Mais quand t’ouvres la tetra brick, tu tombes sur cette… Chose… Gélatineuse et brillante… Qui a l’aspect d’un yaourt, sauf que c’est vert.

Tu vas quand même aller voir dans l’armoire s’il ne reste pas des biscottes, plutôt…

… et marche à l’ombre

D’abord, c’est diffus.

Mais, très vite, ça te pique au nez. Te prend à la gorge.

Instinctivement, tu cherches à fuir. Mais depuis le temps que tu fais la file, ça te ferait quand même mal de quitter l’approche des caisses maintenant.

Tu ne te retournes pas.

Il est sage de ne pas chercher à savoir ce que l’on sent intuitivement que l’on n’a pas envie de savoir.

Mais évidemment, au bout de 3 minutes, tu craques.

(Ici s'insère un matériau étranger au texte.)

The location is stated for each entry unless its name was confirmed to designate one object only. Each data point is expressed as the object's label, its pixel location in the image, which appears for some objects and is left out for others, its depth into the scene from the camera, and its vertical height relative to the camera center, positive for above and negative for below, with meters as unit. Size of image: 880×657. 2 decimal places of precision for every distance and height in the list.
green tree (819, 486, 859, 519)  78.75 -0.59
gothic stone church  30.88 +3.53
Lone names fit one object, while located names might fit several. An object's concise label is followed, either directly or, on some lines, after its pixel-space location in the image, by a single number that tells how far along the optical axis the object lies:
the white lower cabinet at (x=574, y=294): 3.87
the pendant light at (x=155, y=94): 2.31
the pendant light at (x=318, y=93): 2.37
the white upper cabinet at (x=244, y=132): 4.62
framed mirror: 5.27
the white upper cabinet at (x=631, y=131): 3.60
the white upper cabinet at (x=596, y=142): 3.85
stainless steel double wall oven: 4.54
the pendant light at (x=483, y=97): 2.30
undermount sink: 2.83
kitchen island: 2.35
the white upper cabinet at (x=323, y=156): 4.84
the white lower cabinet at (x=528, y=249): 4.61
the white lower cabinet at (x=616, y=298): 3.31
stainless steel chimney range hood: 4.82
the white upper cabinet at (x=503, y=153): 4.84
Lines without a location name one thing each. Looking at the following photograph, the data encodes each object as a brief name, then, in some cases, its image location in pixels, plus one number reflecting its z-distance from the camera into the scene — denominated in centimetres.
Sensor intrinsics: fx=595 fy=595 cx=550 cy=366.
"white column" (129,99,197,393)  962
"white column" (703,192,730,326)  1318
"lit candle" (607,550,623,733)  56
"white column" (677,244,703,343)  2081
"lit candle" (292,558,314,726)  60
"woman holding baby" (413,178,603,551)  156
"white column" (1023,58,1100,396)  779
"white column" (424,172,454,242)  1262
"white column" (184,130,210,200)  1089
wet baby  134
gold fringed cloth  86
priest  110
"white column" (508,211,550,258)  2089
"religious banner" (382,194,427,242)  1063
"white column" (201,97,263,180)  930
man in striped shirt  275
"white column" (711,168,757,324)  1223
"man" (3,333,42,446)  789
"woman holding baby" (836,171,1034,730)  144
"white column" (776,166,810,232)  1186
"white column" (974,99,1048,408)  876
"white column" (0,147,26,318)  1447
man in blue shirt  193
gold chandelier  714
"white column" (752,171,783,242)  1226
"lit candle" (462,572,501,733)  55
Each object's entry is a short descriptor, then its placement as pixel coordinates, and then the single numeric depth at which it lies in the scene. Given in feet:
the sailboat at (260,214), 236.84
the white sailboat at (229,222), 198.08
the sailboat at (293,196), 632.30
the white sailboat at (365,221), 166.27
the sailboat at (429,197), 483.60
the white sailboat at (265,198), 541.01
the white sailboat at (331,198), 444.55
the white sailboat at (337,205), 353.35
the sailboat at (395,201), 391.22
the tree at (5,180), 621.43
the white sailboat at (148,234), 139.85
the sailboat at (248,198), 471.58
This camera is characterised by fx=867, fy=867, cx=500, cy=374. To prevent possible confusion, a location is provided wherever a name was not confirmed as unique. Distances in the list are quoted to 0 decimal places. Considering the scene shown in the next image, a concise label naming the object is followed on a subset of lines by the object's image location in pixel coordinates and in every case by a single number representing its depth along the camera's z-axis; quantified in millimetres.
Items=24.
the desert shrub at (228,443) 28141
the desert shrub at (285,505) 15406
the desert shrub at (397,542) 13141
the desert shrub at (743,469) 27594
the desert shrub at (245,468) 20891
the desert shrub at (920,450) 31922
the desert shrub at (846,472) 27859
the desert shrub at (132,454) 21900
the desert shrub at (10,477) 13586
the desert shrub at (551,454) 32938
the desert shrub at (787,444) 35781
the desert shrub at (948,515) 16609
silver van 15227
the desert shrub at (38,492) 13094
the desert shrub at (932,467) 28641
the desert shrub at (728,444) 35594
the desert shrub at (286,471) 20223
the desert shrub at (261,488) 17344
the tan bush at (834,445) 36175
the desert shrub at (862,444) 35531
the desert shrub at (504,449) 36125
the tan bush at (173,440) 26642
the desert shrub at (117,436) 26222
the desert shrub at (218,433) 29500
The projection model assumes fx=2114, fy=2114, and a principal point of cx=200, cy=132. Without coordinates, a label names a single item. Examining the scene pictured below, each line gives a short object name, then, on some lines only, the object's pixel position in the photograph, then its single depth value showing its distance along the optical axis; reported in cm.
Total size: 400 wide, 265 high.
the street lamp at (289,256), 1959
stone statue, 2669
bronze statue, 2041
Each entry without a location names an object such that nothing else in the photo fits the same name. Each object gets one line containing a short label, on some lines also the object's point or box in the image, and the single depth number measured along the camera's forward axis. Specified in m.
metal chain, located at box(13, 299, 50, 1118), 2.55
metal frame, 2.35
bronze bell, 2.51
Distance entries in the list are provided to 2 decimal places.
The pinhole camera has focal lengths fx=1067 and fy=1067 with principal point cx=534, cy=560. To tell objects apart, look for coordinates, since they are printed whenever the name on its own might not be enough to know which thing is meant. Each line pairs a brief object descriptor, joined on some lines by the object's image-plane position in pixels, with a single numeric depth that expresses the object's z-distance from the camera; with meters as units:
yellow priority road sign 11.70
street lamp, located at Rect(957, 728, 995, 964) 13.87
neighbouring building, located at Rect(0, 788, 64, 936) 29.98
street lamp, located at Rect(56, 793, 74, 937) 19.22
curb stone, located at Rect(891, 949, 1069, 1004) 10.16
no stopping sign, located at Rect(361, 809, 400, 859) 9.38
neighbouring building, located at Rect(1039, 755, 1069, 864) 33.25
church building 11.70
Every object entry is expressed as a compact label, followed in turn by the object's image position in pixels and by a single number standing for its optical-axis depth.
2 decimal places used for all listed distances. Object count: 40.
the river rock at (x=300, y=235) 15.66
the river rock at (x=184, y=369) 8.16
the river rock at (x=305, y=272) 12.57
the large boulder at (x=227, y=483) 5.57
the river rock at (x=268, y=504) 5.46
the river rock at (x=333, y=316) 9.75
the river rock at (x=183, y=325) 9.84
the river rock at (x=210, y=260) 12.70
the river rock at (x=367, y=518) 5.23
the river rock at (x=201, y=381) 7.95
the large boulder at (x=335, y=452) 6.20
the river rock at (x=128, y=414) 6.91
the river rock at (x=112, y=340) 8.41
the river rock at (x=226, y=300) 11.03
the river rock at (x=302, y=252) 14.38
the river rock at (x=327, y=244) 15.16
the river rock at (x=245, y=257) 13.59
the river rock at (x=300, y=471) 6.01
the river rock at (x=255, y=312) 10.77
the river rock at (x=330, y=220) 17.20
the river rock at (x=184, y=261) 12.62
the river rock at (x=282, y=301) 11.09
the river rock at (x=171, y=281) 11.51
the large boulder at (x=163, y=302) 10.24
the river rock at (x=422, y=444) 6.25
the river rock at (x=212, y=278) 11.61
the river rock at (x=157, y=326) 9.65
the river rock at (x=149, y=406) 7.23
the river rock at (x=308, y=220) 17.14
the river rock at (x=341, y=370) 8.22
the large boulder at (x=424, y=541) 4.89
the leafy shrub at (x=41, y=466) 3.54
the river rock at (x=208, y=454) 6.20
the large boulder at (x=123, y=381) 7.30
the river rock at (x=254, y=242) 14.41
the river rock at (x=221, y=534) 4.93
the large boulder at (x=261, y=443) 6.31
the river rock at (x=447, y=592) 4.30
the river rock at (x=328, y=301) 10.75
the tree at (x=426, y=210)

Il faut dire que c’est totalement insupportable, ce mélange de chien mouillé, de lait caillé, de draps où l’on a dormi si fort qu’ils s’en souviennent.

Tu te retournes.

Tu ne vois rien.

Ca se passe plus bas.

Il est tout petit.

Le type.

Veste en faux cuir qui retient la transpiration, le jeans qui tient debout tout seul, les cheveux si gras qu’on pourrait faire des frites pour toute une colonie, plaqués contre son crâne.

Non content d’exister si fort olfactivement, il s’agite. Pousse tes affaires (aaaaaaaaargh, pas toucher !!!) pour poser les siennes sur le tapis, en un va-et-vient tout sauf érotique.

T’emballes tes courses plus vite que tu ne l’as jamais fait, paies et t’enfuis, le coeur au bord des lèvres.

De grâce, avant d’aller faire des courses : LAVEZ-VOUS, les gens !!!